O.c: ¿Puede leerse esta novela como resistencia al mandato de velocidad y claridad que impone el mercado? ¿Qué lugar ocupa la lentitud como gesto político?

F.T: Es fundamental rebelarse contra ese mandato, que viene de la industria, del mercado, incluso de otras disciplinas como el cine comercial o las series de Netflix. La literatura tiene algo anacrónico porque no está mediada por esas exigencias de velocidad, trama o acción. Es un arte que se juega, sobre todo, en el lenguaje. Y ahora, con el surgimiento de la inteligencia artificial, que puede hacer todo rapidísimo, que podrá muy pronto escribirte un libro con trama, acción, los giros exactamente donde deben estar según los guiones de Hollywood, ¿qué sentido tienen seguir escribiendo así? Ese tipo de libros los va a escribir la IA, y a nosotros nos queda reclamar lo humano, que funciona con otros tiempos, y nos queda reclamar la artesanía y la imperfección.

O.c: En la novela me dio la sensación de que siempre está presente la idea de existir sin dejar huella. ¿Es gesto poético o político?

F.T: Cuando hablo de existir sin dejar huella —algo que mencioné en una entrevista con Página/12 y que fue malinterpretado por algunas personas— me refiero a vivir de forma tal que tu paso por el mundo no destruya la existencia de otros seres. En ese sentido, no dejar huella. No estoy en contra de dejar un legado o de intentar hacer algo significativo, sino de dejar una huella destructiva. Es, sin duda, una postura política. Si todas nuestras decisiones buscaran no dañar, el mundo sería irreconocible. En el budismo se habla de ahimsa, el principio de no hacer daño. Esta novela, contraparte de Mugre rosa —que es una distopía—, tiende hacia un horizonte utópico (aunque sea una historia dura y en principio no lo parezca). Tal vez no tenga final feliz, pero intenta esbozar un vínculo entre humanos y entorno basado en la interdependencia y la cooperación.

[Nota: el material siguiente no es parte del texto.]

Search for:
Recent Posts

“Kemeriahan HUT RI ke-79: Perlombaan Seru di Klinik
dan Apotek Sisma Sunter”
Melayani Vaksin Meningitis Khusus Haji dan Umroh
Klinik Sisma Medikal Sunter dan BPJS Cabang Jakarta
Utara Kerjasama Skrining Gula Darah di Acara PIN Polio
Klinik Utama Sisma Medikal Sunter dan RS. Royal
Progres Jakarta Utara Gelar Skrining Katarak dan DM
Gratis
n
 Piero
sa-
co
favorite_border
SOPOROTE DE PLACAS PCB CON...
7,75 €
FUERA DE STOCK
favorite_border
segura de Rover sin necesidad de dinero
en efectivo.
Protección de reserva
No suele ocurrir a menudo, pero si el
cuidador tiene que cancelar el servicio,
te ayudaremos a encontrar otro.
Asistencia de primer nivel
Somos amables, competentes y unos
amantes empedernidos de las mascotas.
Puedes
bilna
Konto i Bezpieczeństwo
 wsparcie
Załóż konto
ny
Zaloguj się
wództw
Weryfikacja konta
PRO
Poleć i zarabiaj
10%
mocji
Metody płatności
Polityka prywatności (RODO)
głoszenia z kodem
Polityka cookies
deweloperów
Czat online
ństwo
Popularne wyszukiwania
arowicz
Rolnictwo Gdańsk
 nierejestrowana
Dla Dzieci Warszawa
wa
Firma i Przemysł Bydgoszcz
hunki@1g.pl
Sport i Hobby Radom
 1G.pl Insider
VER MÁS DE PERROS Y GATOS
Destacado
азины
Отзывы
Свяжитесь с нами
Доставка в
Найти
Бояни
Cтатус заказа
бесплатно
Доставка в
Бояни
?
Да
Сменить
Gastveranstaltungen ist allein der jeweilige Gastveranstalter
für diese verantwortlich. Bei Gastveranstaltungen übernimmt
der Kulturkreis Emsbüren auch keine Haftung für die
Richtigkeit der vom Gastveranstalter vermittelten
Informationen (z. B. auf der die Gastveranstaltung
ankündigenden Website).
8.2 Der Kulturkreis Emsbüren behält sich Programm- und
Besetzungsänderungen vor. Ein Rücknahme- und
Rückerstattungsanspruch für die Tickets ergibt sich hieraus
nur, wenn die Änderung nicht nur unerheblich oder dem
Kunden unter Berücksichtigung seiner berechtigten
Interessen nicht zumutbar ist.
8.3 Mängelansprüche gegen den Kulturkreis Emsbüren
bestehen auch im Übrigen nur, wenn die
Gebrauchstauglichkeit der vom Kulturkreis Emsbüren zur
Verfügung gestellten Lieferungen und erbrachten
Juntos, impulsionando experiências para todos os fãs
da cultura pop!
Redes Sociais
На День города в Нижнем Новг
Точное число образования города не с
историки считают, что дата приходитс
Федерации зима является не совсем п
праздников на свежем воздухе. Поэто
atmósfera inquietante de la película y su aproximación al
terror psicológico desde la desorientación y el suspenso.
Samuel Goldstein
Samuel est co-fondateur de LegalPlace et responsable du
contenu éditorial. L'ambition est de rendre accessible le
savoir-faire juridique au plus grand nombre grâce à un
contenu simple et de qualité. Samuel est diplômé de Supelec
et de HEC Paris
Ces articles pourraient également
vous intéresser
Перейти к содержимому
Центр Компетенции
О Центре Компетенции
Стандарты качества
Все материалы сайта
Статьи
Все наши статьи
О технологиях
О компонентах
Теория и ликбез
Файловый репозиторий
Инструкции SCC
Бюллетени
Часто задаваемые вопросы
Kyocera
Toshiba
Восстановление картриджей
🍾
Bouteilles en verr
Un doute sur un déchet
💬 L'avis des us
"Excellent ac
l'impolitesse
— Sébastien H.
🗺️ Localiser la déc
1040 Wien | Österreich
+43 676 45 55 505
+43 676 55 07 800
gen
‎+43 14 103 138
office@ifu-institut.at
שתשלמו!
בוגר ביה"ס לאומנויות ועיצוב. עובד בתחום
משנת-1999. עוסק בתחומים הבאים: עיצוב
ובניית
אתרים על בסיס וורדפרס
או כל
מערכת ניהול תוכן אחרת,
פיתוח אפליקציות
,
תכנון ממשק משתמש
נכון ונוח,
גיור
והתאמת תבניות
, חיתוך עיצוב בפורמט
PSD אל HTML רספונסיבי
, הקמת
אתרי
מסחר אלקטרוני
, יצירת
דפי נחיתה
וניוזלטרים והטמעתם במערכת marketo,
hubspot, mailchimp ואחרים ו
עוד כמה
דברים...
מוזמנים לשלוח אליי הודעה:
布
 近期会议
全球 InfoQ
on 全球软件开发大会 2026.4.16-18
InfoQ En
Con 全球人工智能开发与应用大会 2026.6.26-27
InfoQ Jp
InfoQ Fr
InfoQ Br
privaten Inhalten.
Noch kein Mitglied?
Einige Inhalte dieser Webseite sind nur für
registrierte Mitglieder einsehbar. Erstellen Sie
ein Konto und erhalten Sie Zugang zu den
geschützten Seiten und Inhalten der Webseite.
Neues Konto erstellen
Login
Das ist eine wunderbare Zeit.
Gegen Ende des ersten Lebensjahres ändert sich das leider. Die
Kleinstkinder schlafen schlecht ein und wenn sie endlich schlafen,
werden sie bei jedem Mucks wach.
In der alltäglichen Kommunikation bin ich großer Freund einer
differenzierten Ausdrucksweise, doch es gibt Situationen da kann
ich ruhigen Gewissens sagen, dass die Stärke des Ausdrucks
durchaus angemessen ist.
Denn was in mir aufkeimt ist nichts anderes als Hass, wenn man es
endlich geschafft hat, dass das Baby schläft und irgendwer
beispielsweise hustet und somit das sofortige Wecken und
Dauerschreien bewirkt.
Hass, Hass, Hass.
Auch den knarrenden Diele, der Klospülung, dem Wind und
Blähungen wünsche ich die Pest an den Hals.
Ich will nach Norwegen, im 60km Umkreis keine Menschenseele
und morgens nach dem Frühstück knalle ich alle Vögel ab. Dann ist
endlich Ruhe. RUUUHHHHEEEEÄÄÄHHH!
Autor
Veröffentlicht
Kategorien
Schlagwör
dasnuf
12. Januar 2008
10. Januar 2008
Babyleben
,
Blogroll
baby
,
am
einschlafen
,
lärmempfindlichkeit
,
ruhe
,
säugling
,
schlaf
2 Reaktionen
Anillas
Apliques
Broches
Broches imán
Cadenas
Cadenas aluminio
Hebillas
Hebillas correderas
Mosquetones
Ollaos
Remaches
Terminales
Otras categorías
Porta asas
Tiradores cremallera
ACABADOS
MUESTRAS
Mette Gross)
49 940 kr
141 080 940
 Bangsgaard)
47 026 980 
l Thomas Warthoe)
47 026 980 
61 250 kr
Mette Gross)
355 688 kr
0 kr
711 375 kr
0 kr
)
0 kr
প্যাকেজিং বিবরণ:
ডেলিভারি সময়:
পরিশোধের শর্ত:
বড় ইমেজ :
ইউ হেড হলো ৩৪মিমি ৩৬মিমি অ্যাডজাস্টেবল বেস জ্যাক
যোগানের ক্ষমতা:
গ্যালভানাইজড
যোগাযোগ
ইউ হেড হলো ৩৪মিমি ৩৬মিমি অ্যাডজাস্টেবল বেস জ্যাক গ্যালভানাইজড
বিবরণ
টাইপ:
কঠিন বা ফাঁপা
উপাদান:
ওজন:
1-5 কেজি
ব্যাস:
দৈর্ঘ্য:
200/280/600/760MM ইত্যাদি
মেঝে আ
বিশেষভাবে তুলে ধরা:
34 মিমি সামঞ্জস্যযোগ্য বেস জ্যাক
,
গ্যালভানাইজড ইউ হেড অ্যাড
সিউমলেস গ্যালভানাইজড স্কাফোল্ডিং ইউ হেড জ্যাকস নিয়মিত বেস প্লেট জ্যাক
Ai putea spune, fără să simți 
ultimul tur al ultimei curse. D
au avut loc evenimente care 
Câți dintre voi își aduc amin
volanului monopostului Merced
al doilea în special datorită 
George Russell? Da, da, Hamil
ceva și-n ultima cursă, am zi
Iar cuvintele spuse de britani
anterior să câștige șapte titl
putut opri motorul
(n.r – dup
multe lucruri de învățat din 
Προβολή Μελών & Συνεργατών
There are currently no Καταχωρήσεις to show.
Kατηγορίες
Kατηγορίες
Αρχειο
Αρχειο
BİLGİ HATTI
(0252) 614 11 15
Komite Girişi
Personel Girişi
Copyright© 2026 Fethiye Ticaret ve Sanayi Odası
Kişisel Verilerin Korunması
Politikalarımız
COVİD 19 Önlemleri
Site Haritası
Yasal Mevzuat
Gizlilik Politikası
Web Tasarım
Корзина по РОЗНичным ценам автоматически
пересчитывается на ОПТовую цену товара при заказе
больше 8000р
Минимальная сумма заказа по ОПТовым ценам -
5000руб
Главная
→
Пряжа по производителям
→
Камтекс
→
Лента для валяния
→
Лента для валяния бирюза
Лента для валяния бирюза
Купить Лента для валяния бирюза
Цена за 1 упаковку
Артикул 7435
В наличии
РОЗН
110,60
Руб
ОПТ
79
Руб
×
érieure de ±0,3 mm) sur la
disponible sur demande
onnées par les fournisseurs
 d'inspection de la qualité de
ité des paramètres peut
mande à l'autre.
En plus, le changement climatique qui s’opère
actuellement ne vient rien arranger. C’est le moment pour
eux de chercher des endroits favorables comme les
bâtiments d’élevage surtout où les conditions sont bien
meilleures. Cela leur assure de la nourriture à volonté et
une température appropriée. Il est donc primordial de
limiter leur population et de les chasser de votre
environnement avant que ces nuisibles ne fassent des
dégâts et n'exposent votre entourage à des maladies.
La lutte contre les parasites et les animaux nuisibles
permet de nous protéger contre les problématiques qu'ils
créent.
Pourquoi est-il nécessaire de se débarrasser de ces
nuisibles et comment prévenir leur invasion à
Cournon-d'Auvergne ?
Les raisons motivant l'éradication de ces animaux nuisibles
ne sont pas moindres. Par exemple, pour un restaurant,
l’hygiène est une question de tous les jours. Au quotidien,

O.c: La montaña fantasea con entender a los hombres. ¿Creés que la novela propone una forma de escucha entre especies, entre temporalidades?

F.T: Es mi utopía, mi sueño. Probablemente inalcanzable, pero toda utopía lo es. Su función es marcar un horizonte hacia el cual avanzar, no ser un destino. Como el horizonte del mar, siempre distante, pero nos orienta.

O.c: Teniendo en cuenta que el sitio se llama Otra canción, supongamos que alguien te pide que pongas música para leer el libro. ¿Qué música, artista o canción pondrías y por qué?

F.T: “La montaña”, de Luis Alberto Spinetta. “Andaré por el corral donde no hay cultivos ya… La montaña es la montaña”.